I think this would be a really simple change, and add a lot of flexibility to the wp_nav_menu() function. Beyond just adding valuable attributes like structured data, adding data-attributes could be useful for javascript-driven applications, and I'm sure there are plenty of other possibilities I haven't thought of.

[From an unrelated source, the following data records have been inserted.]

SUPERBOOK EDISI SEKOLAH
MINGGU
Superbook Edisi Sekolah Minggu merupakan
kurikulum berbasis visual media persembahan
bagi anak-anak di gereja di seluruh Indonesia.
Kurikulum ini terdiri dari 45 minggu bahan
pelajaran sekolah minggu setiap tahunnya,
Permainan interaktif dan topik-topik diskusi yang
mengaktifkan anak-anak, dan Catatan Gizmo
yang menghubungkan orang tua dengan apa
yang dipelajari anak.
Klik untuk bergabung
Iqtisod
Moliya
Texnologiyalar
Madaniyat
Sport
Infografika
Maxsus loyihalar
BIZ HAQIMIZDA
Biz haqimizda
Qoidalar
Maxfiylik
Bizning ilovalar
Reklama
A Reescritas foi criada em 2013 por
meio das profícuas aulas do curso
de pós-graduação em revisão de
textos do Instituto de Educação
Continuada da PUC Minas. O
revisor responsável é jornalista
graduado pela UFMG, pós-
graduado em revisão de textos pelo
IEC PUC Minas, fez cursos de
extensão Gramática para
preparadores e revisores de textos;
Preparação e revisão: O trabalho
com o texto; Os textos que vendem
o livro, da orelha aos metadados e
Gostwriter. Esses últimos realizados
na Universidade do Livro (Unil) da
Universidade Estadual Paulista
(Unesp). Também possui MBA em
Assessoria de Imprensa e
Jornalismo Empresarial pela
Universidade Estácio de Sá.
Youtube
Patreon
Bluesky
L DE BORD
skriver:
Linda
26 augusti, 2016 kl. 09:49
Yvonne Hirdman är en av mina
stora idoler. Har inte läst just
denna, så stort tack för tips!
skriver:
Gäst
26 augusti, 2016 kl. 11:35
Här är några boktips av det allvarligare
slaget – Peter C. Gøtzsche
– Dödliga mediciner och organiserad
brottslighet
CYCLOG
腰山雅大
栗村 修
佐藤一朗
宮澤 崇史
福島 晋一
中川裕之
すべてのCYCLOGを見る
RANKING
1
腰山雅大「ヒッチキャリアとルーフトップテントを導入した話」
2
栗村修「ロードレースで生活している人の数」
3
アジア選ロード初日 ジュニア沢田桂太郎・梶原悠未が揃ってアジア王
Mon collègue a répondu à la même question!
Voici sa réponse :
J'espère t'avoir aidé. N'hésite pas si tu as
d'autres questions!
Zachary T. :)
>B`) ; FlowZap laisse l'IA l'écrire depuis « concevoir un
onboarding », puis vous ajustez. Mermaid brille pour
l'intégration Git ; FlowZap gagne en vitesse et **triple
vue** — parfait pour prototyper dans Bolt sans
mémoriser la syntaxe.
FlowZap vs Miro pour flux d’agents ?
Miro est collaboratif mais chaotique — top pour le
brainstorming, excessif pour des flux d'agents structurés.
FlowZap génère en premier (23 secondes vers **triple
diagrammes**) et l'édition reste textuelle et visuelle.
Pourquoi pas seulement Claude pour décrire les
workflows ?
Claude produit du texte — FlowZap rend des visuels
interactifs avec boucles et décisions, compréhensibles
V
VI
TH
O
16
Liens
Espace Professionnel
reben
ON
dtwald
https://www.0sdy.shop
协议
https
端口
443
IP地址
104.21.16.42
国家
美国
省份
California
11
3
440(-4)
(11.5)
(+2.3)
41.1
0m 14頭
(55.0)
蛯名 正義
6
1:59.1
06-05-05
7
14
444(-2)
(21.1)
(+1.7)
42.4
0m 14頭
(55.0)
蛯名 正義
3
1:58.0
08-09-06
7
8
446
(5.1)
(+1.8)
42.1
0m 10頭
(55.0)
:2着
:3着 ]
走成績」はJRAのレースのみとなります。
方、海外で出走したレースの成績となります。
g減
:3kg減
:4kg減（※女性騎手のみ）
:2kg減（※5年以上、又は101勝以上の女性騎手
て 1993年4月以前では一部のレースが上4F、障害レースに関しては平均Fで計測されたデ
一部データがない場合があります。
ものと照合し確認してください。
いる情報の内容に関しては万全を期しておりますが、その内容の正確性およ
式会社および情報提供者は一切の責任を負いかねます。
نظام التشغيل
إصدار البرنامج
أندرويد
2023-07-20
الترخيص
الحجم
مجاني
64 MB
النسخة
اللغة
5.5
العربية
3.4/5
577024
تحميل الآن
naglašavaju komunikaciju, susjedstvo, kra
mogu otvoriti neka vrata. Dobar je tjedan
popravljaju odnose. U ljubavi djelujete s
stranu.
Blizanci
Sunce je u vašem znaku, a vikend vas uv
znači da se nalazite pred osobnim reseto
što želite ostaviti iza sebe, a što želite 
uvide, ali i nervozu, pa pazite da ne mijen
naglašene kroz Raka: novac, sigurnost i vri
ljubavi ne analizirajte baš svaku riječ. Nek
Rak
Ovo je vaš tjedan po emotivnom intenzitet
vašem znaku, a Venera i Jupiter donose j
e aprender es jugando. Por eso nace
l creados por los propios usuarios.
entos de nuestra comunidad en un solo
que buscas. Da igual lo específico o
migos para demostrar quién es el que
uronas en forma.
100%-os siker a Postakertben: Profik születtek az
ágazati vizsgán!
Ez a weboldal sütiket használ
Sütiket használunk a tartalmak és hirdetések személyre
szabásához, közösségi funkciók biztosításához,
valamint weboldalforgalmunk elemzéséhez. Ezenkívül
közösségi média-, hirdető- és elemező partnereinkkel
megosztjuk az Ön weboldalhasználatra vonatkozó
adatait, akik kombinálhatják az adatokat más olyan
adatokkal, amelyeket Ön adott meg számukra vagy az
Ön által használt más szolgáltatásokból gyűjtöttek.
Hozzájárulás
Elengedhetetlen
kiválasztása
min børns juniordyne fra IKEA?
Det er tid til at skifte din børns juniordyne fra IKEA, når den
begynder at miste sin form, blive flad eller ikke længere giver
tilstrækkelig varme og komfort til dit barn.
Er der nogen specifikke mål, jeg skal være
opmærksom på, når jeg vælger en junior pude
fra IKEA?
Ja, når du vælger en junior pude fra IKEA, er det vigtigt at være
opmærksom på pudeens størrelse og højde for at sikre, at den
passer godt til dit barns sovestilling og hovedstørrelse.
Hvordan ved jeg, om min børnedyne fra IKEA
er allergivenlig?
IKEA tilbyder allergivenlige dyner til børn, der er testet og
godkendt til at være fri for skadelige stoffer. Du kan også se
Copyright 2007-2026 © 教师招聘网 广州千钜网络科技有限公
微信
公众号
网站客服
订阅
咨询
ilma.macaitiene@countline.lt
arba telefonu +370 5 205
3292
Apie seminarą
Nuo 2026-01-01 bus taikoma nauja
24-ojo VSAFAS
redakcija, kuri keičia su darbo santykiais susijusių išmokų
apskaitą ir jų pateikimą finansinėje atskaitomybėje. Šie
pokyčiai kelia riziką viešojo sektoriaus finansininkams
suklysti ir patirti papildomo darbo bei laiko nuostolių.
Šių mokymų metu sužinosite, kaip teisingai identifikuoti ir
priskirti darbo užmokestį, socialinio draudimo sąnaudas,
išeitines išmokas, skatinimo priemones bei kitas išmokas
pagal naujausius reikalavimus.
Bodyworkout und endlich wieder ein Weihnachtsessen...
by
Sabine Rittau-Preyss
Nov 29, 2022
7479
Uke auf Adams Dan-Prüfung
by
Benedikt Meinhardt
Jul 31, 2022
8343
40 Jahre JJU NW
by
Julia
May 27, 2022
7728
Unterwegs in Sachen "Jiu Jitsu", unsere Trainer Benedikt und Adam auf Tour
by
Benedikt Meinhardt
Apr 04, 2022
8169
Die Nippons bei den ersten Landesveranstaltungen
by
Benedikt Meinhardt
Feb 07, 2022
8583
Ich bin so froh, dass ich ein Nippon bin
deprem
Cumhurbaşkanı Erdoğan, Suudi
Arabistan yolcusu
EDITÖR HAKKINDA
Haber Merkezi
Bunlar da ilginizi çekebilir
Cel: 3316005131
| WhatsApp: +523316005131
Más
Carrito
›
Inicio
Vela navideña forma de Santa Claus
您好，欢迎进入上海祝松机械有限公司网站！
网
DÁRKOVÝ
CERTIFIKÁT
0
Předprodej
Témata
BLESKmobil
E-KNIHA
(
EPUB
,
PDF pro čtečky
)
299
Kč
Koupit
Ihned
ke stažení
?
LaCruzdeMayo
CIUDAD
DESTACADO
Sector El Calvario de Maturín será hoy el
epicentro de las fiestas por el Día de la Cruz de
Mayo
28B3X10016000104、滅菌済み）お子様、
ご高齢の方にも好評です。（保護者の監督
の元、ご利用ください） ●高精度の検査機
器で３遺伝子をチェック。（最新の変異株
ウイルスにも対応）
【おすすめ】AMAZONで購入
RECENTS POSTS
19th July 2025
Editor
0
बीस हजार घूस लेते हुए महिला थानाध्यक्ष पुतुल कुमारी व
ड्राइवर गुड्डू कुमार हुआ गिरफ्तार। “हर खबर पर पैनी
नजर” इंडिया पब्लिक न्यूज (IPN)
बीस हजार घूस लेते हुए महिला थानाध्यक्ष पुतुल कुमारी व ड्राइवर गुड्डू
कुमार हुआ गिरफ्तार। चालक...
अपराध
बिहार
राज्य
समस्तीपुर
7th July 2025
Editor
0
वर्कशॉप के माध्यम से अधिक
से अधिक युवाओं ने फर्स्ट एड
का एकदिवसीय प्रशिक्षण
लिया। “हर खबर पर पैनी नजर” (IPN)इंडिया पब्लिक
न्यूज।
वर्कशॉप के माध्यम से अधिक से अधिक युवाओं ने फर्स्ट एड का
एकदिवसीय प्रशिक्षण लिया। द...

Thanks for your consideration!

Change History (2)

#1 @yipeecaiey
9 years ago

For anyone looking to incorporate schema.org attributes into the nav, you can accomplish this using the 'wp_nav_menu' filter.
Here's a quick function that you can copy and modify as needed:

function filter_wp_nav_menu($nav_menu,$args) {
    global $schemaURL;

    //map out the nav_menu for parsing
    $dom = new DOMDocument();
    @$dom->loadHTML($nav_menu);
    $x = new DOMXPath($dom);

    //parse the <a> nodes
    foreach($x->query("//a") as $node) {
        $node->setAttribute("itemprop","url");
    }

    //parse the <li> nodes
    foreach($x->query("//li") as $node) {
        //$node->setAttribute("itemsomething","xxxx");
    }

    //parse the <ul> nodes
    foreach($x->query("//ul") as $node) {
        //$node->setAttribute("itemsomething","xxxx");
    }

    //parse the <nav> nodes
    foreach($x->query("//nav") as $node) {
        $node->setAttribute("itemscope", "itemscope");
        $node->setAttribute("itemtype", $schemaURL.'SiteNavigationElement');
    }

    //regenerate the html
    //NOTE: this assumes only one nav node. Multiple nav nodes will break this filter
    $nav_menu = $node->c14n();

    return $nav_menu;

}
add_filter( 'wp_nav_menu', 'filter_wp_nav_menu', 10, 2 );

#2 @whatsupmf
8 years ago

I think this would be a valuable enhancement because it would improve accessibility (for HTML5 and non-HTML5 user agents alike) by easily permitting the insertion of the role="navigation" attribute.